THE INPUT:
......

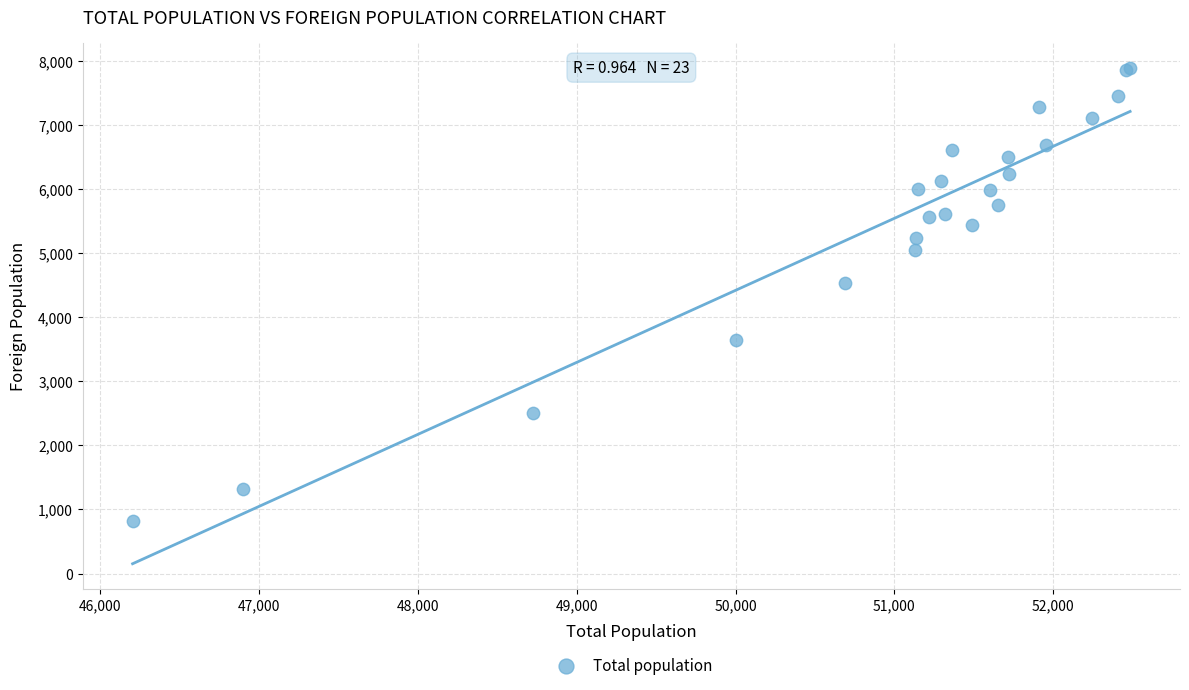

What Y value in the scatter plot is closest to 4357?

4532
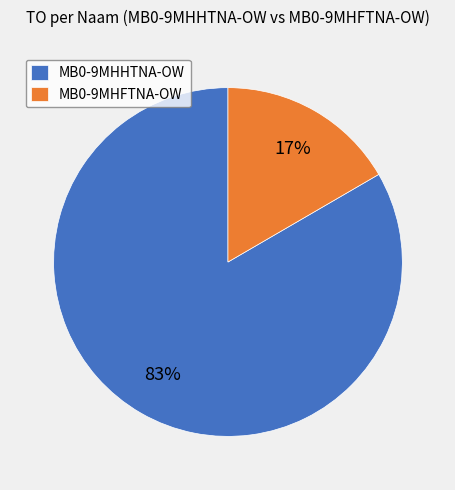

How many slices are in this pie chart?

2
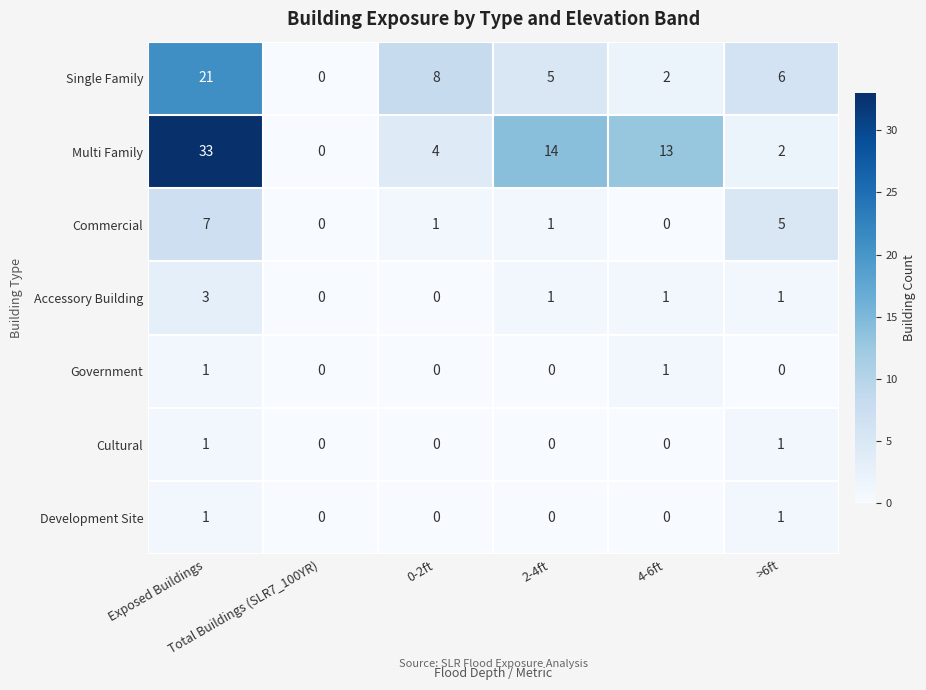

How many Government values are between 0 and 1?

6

......

Display each line of the material above that contains the word "many".

SOLUTION TO THIS EXERCISE:
How many slices are in this pie chart?
How many Government values are between 0 and 1?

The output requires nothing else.